Ces escapades impromptues, je les vis de nouveau avec Rimski, dont il est si évident qu’il occupe la place laissée vacante par l’enfant que j’en ai un peu honte, car je reste tout de même conscient des différences.
Celles-ci ne sont d’ailleurs pas tout à fait à l’avantage de l’enfant, si j’ose l’avouer. L’enfant, je le portais ; aujourd’hui c’est mon chien de traîneau qui me tracte, attaché à ma taille, me facilitant la montée (quand il ne me jette pas au sol à cause d’un chevreuil ou d’un chat). Mes rêves d’éducation à la nature sont supplantés par une réelle connivence avec cet être intermédiaire dont les instincts n’ont été que modérément bridés par la domestication, mais qui se retourne quand même et semble s’inquiéter de moi lorsque, comme à l’instant, je tombe lourdement sur les fesses (sans qu’il n’y soit pour rien) et pousse un hurlement de loup. J’ai souvent dit mon inquiétude devant ce temps accéléré du chien, mais ce n’est rien en comparaison de celui de l’enfance qui passe encore plus vite que la vie de mon chien, avec qui je garderai d’ailleurs jusqu’au bout ces rapports de candeur et de complicité muette qu’on a avec un enfant…
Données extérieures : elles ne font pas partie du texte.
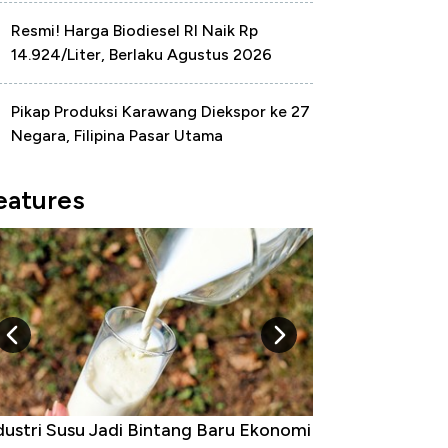
Resmi! Harga Biodiesel RI Naik Rp
14.924/Liter, Berlaku Agustus 2026
Pikap Produksi Karawang Diekspor ke 27
Negara, Filipina Pasar Utama
eatures
dustri Susu Jadi Bintang Baru Ekonomi
5 Raja Ekonomi 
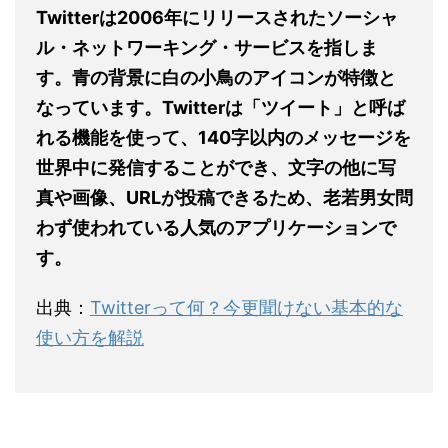
Twitterは2006年にリリースされたソーシャ
ル・ネットワーキング・サービスを指しま
す。青の背景に白の小鳥のアイコンが特徴と
なっています。Twitterは「ツイート」と呼ば
れる機能を使って、140字以内のメッセージを
世界中に発信することができ、文字の他に写
真や画像、URLが投稿できるため、老若男女問
わず使われている人気のアプリケーションで
す。
出典：
Twitterって何？今更聞けない基本的な
使い方を解説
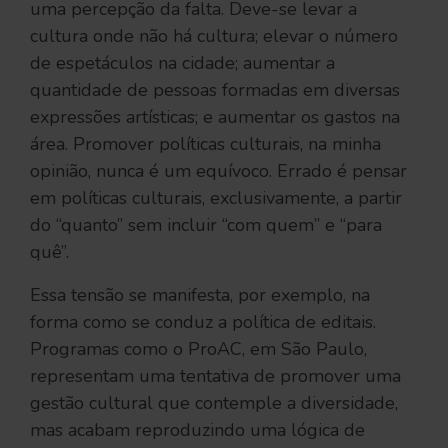
uma percepção da falta. Deve-se levar a
cultura onde não há cultura; elevar o número
de espetáculos na cidade; aumentar a
quantidade de pessoas formadas em diversas
expressões artísticas; e aumentar os gastos na
área. Promover políticas culturais, na minha
opinião, nunca é um equívoco. Errado é pensar
em políticas culturais, exclusivamente, a partir
do “quanto” sem incluir “com quem” e “para
quê”.
Essa tensão se manifesta, por exemplo, na
forma como se conduz a política de editais.
Programas como o ProAC, em São Paulo,
representam uma tentativa de promover uma
gestão cultural que contemple a diversidade,
mas acabam reproduzindo uma lógica de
Ainsi me voici de nouveau emporté sur ce chemin du Petit Cucheron qui est une splendeur en automne, avec ses tapis de mousse, ses à-plats de feuilles dorées, ses chablis amazoniens, ses bouquets de trompettes, ses mystères tapis dans les buissons et ce silence feutré de la forêt où ne passe aujourd’hui ni promeneurs, ni chasseurs, mais où l’on n’est pas un intrus puisqu’on la parcourt sans faire de bruit en suivant l’animal. (N’exagérons pas la solitude du moment et du lieu : des voix humaines montent de la vallée.)
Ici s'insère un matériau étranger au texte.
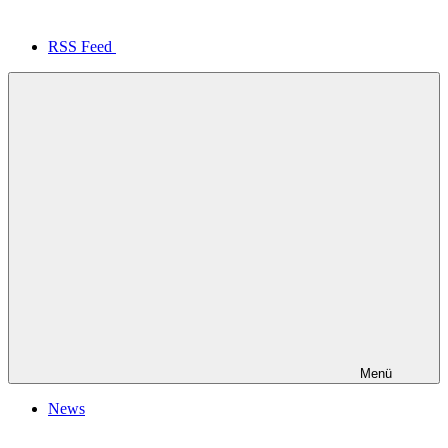
RSS Feed
Menü
News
Je vais, je vaque, ramassant de grosses trompettes qui ne poussent semble-t-il que le long du sentier, car je n’en trouve plus sitôt que je m’éloigne. Naturellement, je repense à cette dernière cueillette au Carrel faite avec ma mère, en toute conscience de ce qui surviendrait. L’atmosphère n’a pourtant rien de funèbre, parce qu’il y a trop de lumière, parce qu’on n’est pas enseveli dans un sous-bois humide mais en hauteur sur un sentier de crête rutilant d’acajou et de jaune, parce qu’on funambule en équilibre sur un moment heureux de nos vies, conscient des gouffres mais en sûreté autant que l’on peut l’être.
À cet instant précis, un geai traverse en criant, Rimski part en flèche et m’oblige à crier à mon tour pour qu’il s’arrête. Je m’affale devant des trompettes de dix centimètres qui n’ont poussé ici que pour moi, c’est évident, qui m’attendaient, pour la photo et l’omelette du soir.
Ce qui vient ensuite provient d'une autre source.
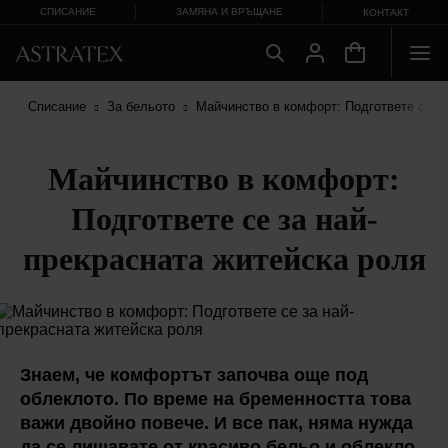
СПИСАНИЕ
ЗАМЯНА И ВРЪЩАНЕ
КОНТАКТ
Списание
За бельото
Майчинство в комфорт: Подгответе се за
Майчинство в комфорт:
Подгответе се за най-
прекрасната житейска роля
Знаем, че комфортът започва още под
облеклото. По време на бременността това
важи двойно повече. И все пак, няма нужда
да се лишавате от красиво бельо и облекло.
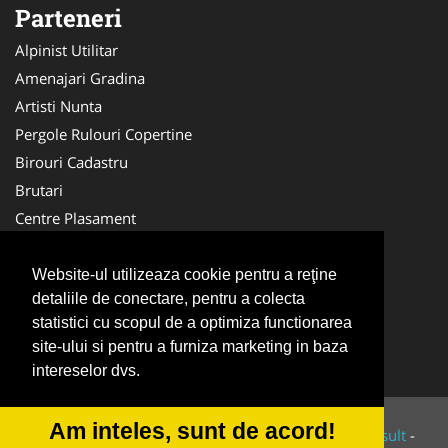
Parteneri
Alpinist Utilitar
Amenajari Gradina
Artisti Nunta
Pergole Rulouri Copertine
Birouri Cadastru
Brutari
Centre Plasament
Echipa Constructii
Medici Familie
Website-ul utilizeaza cookie pentru a reţine
detaliile de conectare, pentru a colecta
Ambalaje Romania
statistici cu scopul de a optimiza functionarea
Cardiologul
site-ului si pentru a furniza marketing in baza
Echipament Protectie
intereselor dvs.
Am inteles, sunt de acord!
© 2014-2026 Powered by
VilonMedia
&
Tokaido Consult
-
On continue puis, une fois au col, je bifurque pour revenir par la piste forestière plus plate et plus lumineuse encore qui me permet de savourer, à mesure que j’avance bien plus vite que d’ordinaire puisque Rimski me tracte, les lumières du couchant dans les feuilles des hêtres. Plus que la longe habituelle, la laisse élastique accrochée à ma taille qui laisse libres mes mains pour la cueillette et le bâton, instaure un lien très intime entre Rimski et moi. En aucun cas on ne peut dire que nous sommes des prisonniers : dans cette codépendance qui impose le souci de son partenaire de promenade, nous nous permettons au contraire une liberté mutuelle, car lui ne saurait divaguer sans risque (on le permet à peine au loup) et je me sens quant à moi, grâce à lui, libéré de bien des pesanteurs, allégé, et heureux.
Je finis l’escapade en chantant : « Derniers appel, dernier appel de la forêt » ; mais je sais que ce n’est pas le dernier.